▸ **Aim of the exercise**: Count up the lines in the following listing that hold the word "Suite", then give only that count.

########################################

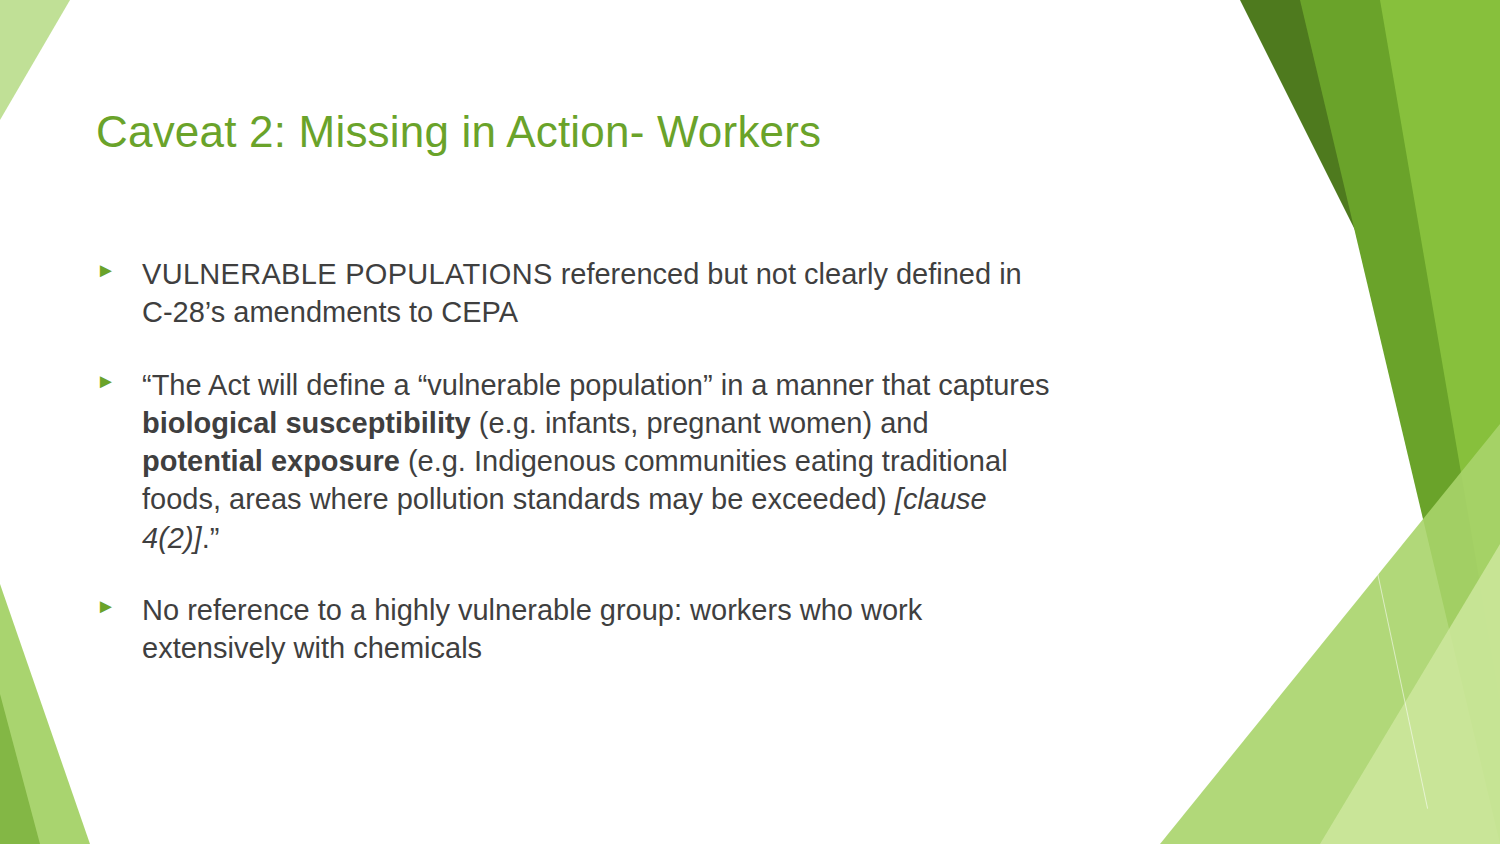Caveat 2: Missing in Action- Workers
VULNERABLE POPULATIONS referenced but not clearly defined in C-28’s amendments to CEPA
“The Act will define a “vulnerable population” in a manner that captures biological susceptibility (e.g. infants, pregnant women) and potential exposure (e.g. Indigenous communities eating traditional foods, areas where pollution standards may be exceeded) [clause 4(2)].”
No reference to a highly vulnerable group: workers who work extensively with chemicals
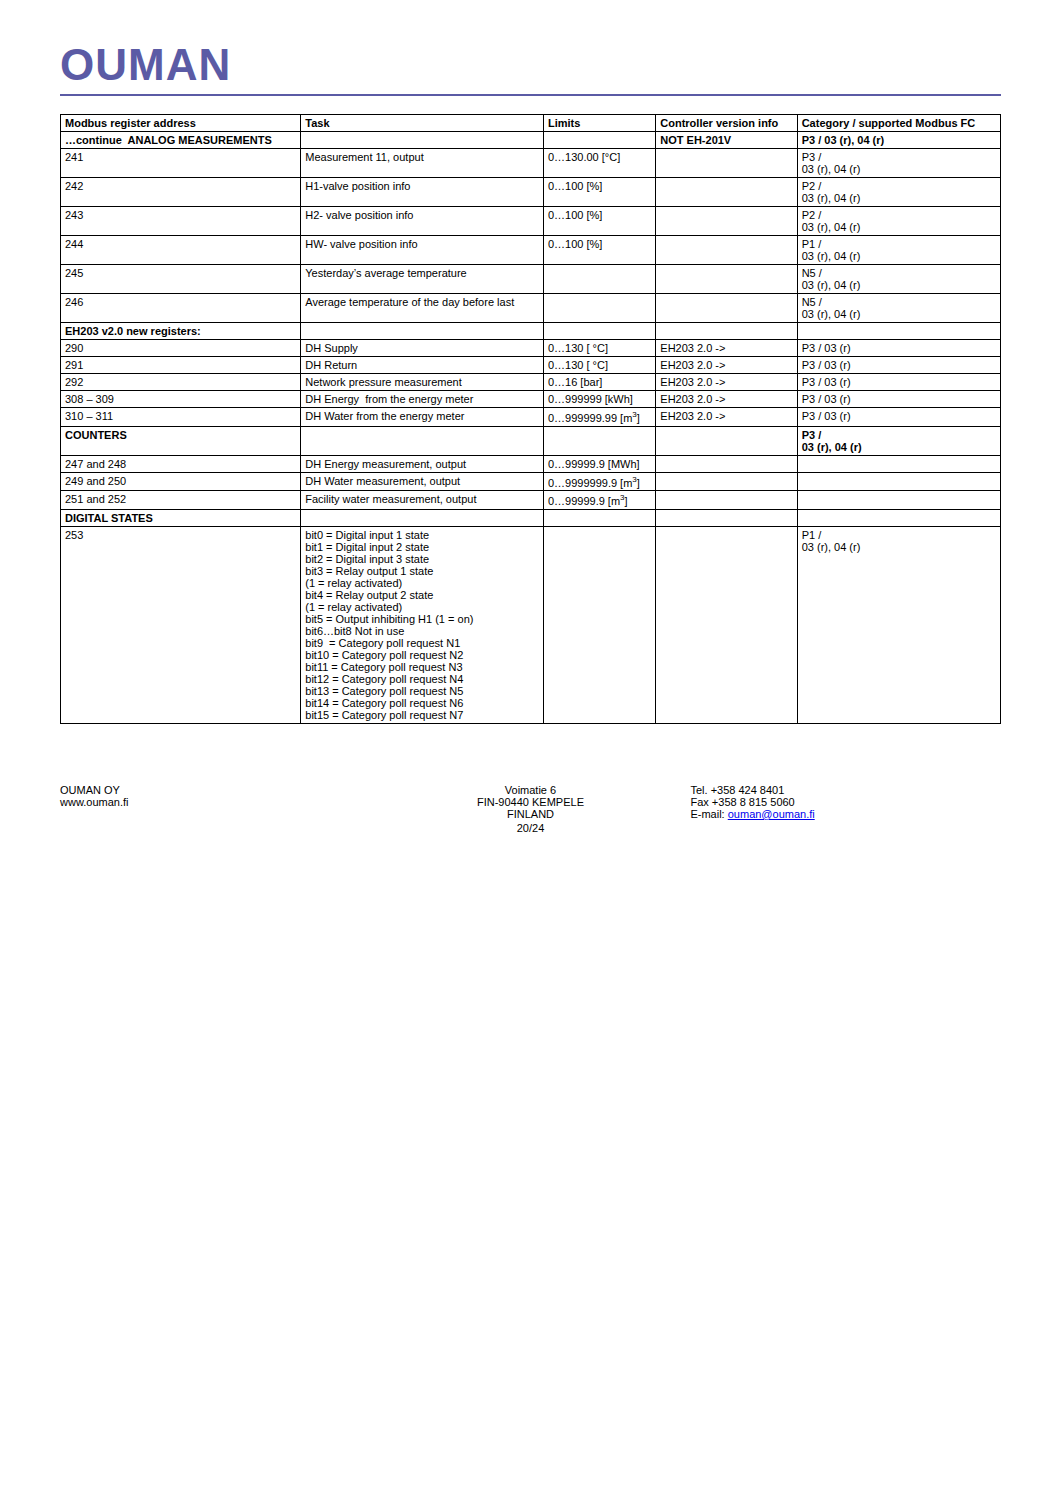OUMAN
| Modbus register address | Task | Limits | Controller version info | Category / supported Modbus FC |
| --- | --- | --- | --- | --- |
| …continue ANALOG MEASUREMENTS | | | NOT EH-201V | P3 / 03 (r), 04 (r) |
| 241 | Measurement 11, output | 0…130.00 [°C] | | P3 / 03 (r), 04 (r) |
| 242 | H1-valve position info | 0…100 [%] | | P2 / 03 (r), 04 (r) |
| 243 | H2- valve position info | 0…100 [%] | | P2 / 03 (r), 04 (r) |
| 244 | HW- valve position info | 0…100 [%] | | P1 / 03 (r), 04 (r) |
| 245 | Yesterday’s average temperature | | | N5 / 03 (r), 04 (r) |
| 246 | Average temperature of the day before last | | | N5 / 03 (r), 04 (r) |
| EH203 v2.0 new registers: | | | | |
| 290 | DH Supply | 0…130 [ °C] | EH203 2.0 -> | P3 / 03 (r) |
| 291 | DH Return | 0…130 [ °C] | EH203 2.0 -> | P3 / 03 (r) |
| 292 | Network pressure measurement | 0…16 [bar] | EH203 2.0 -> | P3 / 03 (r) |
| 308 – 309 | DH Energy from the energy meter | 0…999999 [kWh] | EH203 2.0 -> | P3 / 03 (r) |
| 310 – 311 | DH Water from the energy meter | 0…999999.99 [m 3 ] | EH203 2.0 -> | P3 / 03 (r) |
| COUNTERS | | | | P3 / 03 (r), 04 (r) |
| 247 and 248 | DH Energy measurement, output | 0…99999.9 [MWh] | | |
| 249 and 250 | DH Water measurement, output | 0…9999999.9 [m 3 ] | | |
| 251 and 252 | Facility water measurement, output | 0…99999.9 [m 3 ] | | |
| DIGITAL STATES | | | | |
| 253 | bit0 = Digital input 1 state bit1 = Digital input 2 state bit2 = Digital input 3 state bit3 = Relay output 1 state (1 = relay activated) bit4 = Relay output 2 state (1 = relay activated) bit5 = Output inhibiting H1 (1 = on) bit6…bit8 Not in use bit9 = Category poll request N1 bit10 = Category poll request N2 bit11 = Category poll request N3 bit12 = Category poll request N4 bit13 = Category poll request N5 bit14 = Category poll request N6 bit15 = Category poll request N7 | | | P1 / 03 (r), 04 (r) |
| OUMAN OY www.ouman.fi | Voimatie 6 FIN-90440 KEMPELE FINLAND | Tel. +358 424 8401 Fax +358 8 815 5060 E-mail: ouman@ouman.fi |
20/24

########################################

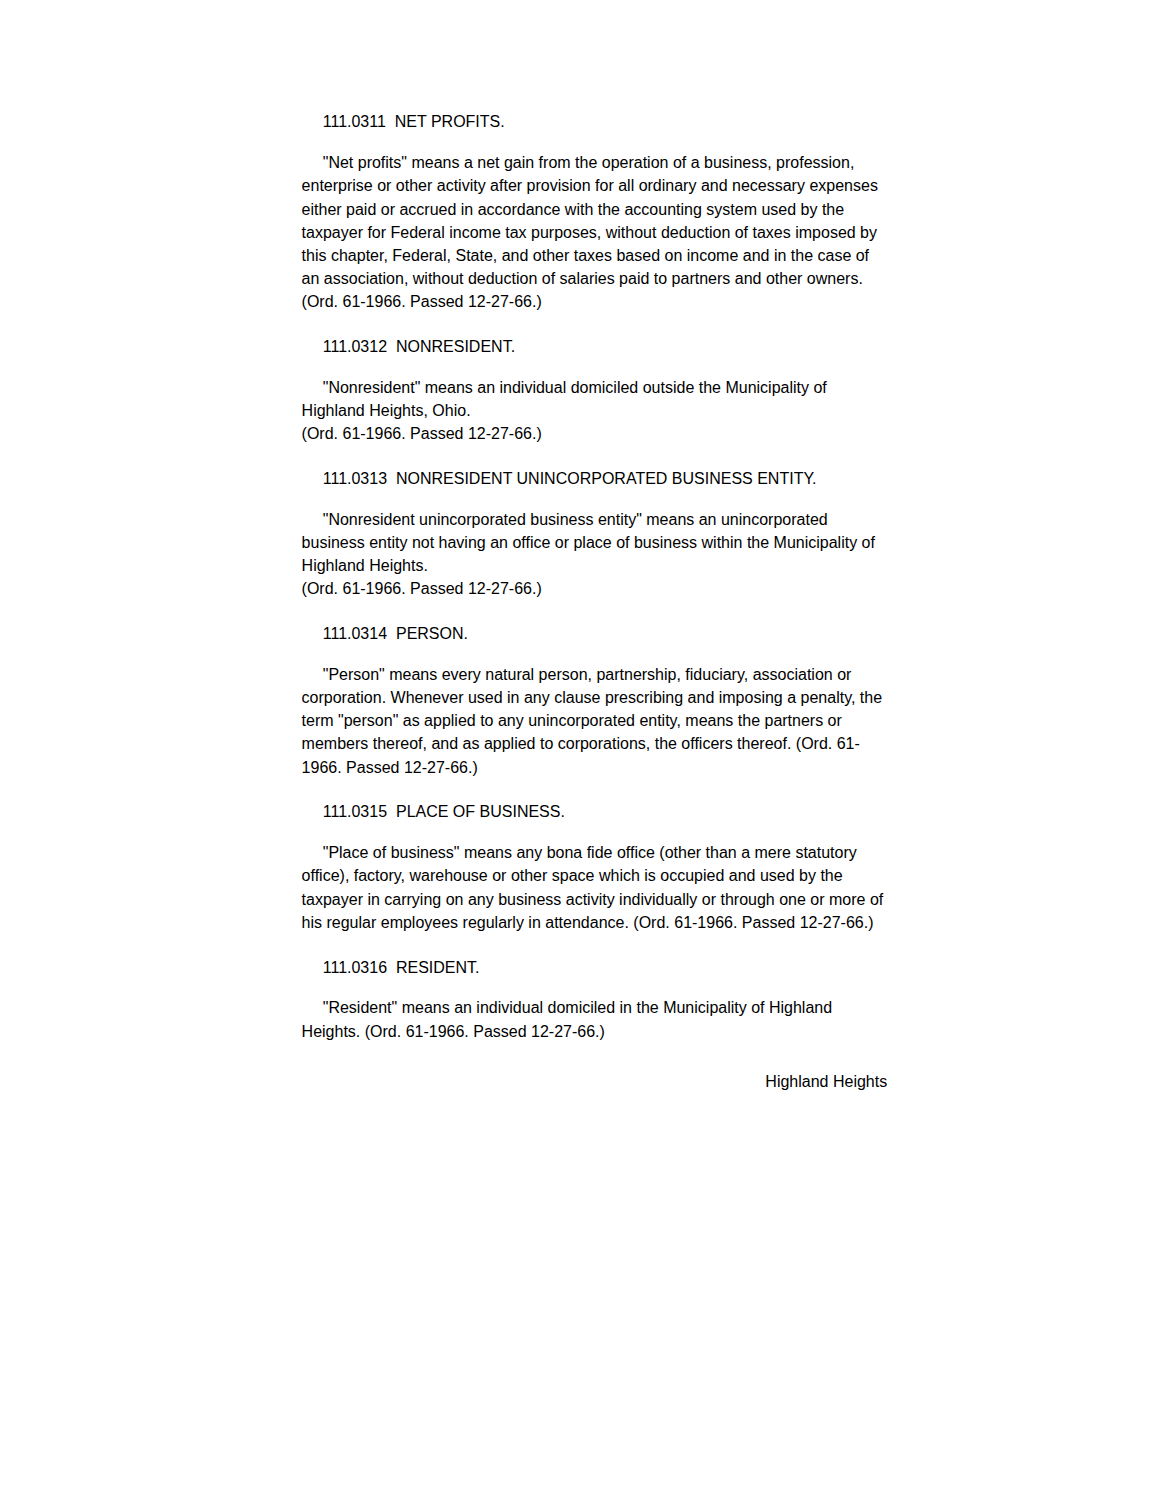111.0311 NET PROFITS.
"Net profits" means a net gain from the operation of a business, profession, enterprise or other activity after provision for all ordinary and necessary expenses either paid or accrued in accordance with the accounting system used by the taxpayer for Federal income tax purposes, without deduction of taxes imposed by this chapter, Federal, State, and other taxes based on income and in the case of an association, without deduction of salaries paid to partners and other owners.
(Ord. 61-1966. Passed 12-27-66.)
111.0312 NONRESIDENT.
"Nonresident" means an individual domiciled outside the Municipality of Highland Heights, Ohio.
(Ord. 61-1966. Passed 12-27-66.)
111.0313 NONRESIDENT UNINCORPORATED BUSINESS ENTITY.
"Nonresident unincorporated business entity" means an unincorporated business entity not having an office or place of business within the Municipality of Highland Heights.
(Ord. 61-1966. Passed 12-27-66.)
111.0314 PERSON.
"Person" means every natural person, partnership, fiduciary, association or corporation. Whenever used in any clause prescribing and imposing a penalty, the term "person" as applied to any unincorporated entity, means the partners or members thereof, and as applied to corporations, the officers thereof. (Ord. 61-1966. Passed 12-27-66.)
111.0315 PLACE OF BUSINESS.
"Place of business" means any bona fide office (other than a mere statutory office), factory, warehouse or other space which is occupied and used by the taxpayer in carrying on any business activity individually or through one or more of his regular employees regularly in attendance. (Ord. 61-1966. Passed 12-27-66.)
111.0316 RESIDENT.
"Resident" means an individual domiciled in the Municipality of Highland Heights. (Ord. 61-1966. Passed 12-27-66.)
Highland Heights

########################################

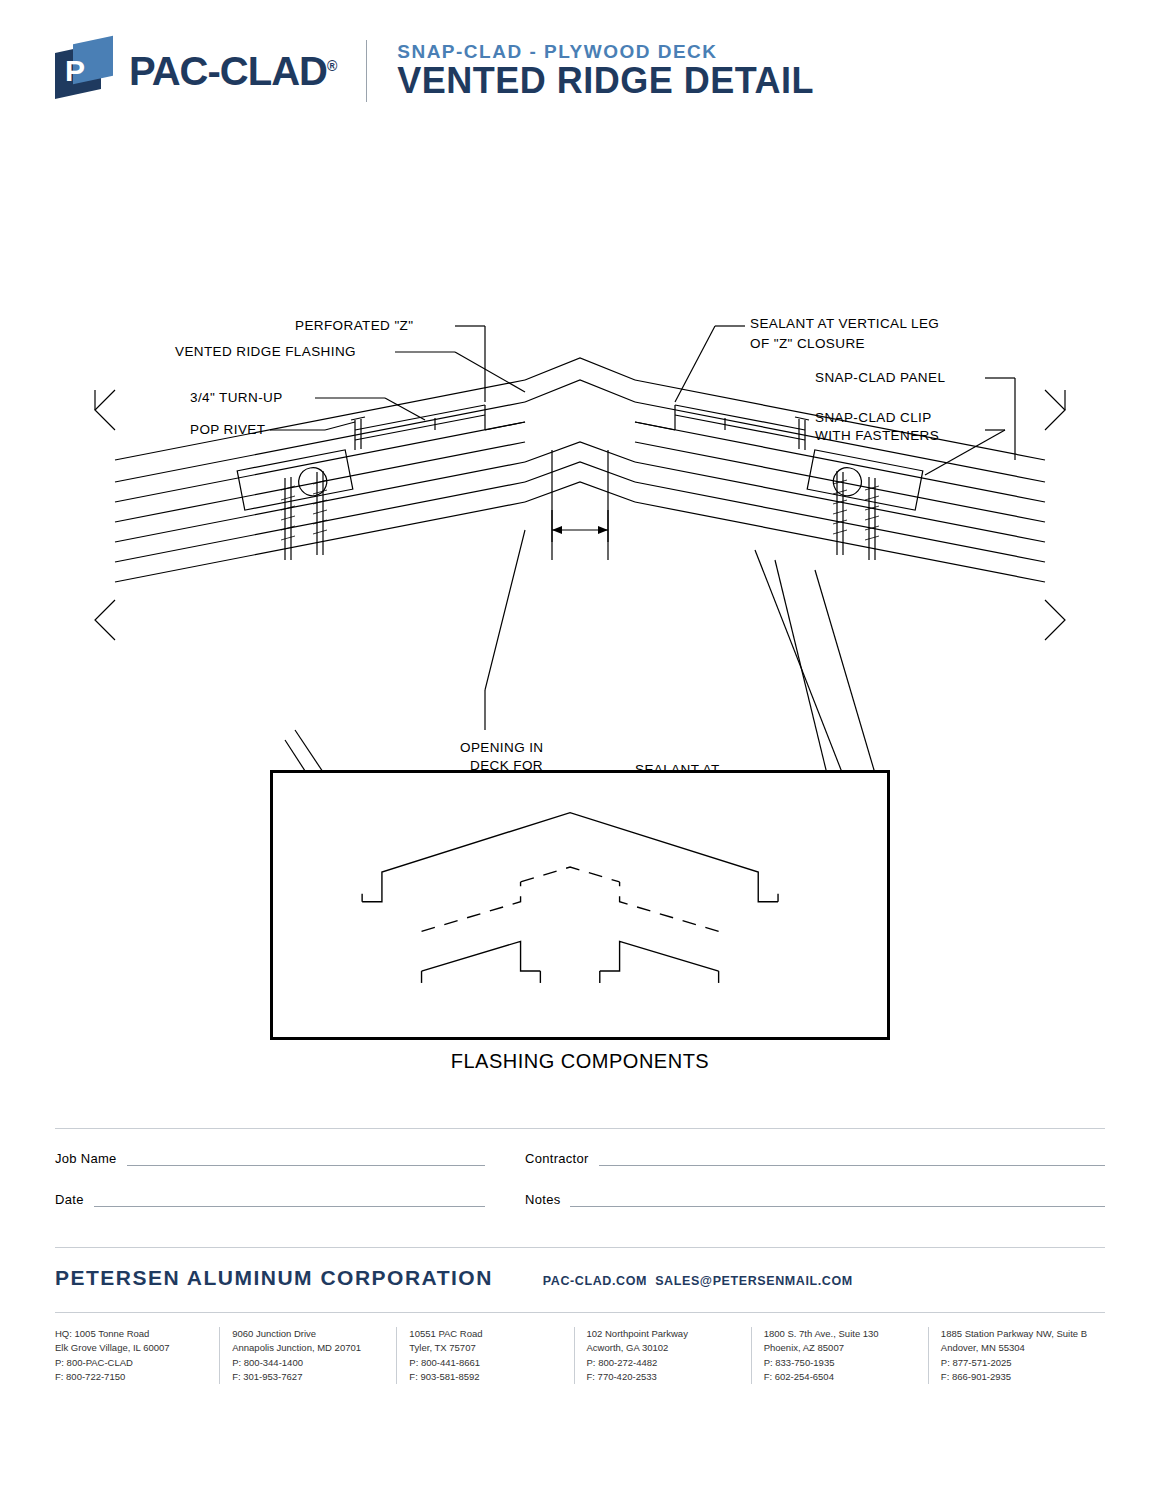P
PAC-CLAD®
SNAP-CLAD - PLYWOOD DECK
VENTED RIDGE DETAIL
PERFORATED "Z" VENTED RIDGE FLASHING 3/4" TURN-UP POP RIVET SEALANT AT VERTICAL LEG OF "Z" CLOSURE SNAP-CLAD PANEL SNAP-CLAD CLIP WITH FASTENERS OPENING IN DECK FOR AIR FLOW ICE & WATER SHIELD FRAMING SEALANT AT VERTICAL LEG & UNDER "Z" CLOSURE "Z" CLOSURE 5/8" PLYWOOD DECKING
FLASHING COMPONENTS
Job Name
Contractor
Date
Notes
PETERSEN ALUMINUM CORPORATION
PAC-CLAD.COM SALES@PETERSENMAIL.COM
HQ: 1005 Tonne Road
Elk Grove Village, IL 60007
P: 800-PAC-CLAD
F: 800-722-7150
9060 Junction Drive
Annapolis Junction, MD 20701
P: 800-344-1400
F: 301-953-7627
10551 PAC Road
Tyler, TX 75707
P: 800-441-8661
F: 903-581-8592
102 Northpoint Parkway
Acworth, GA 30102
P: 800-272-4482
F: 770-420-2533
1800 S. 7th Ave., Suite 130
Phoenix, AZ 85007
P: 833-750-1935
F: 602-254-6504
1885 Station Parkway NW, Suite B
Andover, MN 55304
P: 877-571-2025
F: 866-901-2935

########################################

▸ **Result**: 2